• _Task_
In the data below, rename "tutorial" to "guide" and write out everything from the line containing "push is shown." down to the line containing "## License Information", with nothing else altered.

____ Data extract

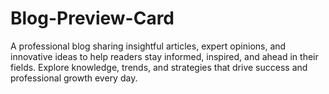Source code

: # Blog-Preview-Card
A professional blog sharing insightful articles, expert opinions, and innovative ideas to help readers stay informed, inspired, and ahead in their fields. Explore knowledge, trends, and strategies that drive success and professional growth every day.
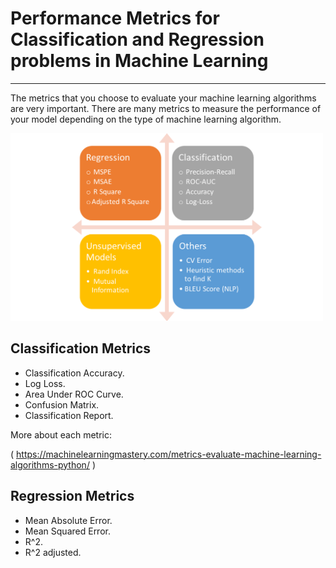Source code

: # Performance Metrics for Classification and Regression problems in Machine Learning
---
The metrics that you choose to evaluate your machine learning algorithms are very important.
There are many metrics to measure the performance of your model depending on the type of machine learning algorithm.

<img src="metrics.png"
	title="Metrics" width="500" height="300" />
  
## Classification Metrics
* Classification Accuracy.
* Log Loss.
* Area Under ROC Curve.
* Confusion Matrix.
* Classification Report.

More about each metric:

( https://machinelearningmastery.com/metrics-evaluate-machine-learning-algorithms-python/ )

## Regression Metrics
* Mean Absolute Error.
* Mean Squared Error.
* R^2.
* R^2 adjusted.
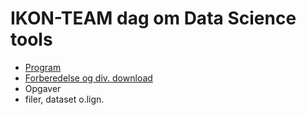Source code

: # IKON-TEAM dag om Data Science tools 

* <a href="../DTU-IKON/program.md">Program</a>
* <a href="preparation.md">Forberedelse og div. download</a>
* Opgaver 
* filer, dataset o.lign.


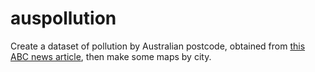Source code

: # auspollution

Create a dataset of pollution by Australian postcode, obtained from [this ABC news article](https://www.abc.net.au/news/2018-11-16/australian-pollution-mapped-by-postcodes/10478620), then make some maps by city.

________
____ Data extract

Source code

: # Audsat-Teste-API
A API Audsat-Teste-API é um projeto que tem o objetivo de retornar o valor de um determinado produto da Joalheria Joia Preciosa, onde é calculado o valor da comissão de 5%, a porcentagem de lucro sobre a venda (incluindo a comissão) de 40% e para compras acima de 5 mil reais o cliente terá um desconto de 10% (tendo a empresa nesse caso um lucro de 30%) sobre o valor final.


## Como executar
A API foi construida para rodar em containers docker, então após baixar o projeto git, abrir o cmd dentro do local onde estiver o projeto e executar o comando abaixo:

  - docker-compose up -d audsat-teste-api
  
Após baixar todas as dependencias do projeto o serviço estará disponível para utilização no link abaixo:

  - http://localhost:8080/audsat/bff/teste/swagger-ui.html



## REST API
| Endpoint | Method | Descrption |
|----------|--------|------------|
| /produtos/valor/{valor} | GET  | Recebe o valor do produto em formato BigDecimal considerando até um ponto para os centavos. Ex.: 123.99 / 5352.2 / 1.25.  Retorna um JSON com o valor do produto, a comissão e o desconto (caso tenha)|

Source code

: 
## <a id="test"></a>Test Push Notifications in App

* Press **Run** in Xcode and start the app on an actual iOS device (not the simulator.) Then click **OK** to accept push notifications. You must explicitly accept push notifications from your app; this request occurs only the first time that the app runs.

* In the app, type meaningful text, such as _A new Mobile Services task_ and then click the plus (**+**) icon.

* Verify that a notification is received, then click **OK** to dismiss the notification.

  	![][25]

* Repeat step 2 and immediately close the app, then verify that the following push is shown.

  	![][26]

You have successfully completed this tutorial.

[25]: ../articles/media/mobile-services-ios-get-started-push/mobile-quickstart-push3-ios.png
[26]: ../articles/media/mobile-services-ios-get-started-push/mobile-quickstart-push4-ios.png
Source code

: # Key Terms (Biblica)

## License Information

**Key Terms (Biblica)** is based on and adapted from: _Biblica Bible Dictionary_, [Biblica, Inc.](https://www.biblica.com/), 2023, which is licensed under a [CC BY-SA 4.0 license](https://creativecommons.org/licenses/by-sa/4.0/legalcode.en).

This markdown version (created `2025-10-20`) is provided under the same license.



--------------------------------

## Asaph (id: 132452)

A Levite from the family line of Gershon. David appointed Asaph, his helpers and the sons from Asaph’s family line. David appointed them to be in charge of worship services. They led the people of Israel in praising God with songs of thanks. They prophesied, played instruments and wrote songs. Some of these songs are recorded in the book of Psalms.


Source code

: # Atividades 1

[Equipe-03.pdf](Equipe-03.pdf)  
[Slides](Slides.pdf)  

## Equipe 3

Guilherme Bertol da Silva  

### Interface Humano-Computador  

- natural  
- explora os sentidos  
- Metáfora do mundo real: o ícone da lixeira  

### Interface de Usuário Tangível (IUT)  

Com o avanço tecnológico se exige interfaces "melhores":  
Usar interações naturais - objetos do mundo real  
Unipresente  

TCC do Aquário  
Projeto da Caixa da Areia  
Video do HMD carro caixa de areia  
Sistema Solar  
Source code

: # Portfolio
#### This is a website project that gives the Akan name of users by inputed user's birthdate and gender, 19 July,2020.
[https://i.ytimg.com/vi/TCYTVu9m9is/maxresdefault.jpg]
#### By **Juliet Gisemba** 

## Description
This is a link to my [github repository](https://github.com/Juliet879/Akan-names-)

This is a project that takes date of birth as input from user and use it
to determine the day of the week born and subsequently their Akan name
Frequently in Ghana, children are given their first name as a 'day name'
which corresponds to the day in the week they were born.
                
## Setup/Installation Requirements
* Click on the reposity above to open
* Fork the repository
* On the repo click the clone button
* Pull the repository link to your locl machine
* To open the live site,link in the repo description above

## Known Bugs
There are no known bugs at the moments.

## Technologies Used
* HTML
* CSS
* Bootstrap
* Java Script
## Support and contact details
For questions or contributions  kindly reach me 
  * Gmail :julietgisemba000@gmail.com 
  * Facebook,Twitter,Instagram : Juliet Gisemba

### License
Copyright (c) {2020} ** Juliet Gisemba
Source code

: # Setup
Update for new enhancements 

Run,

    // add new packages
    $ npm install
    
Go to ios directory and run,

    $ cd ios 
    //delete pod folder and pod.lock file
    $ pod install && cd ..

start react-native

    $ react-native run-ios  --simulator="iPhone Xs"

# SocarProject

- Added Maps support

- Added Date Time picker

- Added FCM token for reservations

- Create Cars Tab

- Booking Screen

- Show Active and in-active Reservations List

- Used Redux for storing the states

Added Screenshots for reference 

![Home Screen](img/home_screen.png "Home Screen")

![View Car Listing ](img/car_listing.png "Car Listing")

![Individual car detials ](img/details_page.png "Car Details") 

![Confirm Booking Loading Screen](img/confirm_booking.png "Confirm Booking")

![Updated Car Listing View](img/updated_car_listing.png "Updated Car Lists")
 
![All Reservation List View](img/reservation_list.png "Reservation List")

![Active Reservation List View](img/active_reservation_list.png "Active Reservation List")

________

• _Answer to this problem_
* Repeat step 2 and immediately close the app, then verify that the following push is shown.

  	![][26]

You have successfully completed this guide.

[25]: ../articles/media/mobile-services-ios-get-started-push/mobile-quickstart-push3-ios.png
[26]: ../articles/media/mobile-services-ios-get-started-push/mobile-quickstart-push4-ios.png
Source code

: # Key Terms (Biblica)

## License Information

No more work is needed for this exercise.